Autumn Durald shot using the Sony Venice, liking the filmic texture; how it rendered colour and contrast 

So before she left for Marvel’s stages in Atlanta, Durald Arkapaw and Dan Sasaki, Panavision’s renowned VP of Optical Engineering, “worked a little in LA.” While she liked the personality of the C-Series lenses, used so effectively by Cronenweth in Blade Runner, what they came up with was modified T Series lenses.

“You can tweak newer glass,” she says, and these tweaks provided more “personalised bokeh and flare.” She reports that when the trailer came out, “a few colleagues and DPs were saying ‘that looks great – what did you shoot with, and shoot on?” And when she told them, she would hear “I’m going to try the Venice!”

“It’s nice to be surprised by something,” she adds.
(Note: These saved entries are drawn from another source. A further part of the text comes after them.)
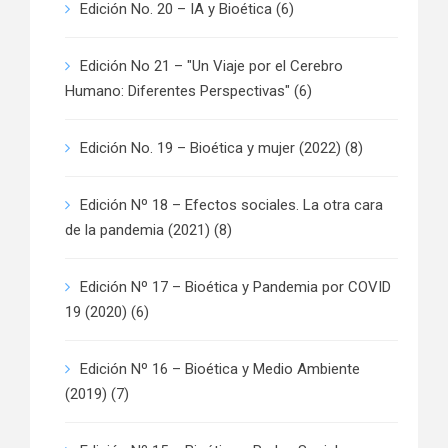
Edición No. 20 – IA y Bioética
(6)
Edición No 21 – "Un Viaje por el Cerebro
Humano: Diferentes Perspectivas"
(6)
Edición No. 19 – Bioética y mujer (2022)
(8)
Edición Nº 18 – Efectos sociales. La otra cara
de la pandemia (2021)
(8)
Edición Nº 17 – Bioética y Pandemia por COVID
19 (2020)
(6)
Edición Nº 16 – Bioética y Medio Ambiente
(2019)
(7)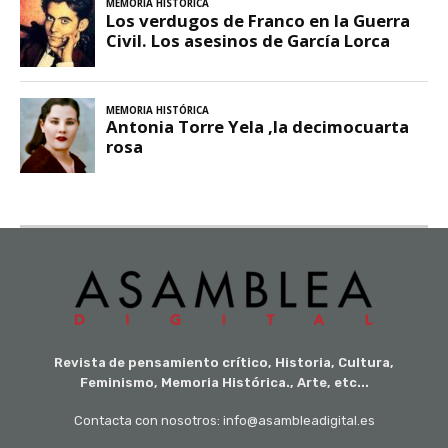
Revista de pensamiento crítico, Historia, Cultura,
Feminismo, Memoria Histórica., Arte, etc...
Contacta con nosotros: info@asambleadigital.es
However, to lessen any surprises in post, she’s had a hand in the DI, as well. “It’s a thing you have to make yourself available for and care about,” she says. “On weekends, I’m able to colour and do a DI with the colourist I worked with during the show.”

Cinematographer Autumn Dural Arkapaw enjoyed the creative atmosphere whilst shooting Loki 

She was actually “still finishing the later episodes” when we talked with her – or grabbed what few available minutes she had – before returning to render the various emerald greens of Loki’s shifting couture (a visual scheme with its own roots in the renderings of comic artists Jack Kirby, John Buscema, and others), and all the other shades, tones, and shadows in the world around him.

“Everyone’s been supportive,” she says, “of what I tried to do on set.” And also, what she continues to do after. “It’s such a great community of people and artists,” she says of Marvel. “They like to bring in new people and voices.”

The whole project, she says, “felt like a creative atmosphere where we could take chances and do something new.”

A kind of transformation that even a trickster could appreciate.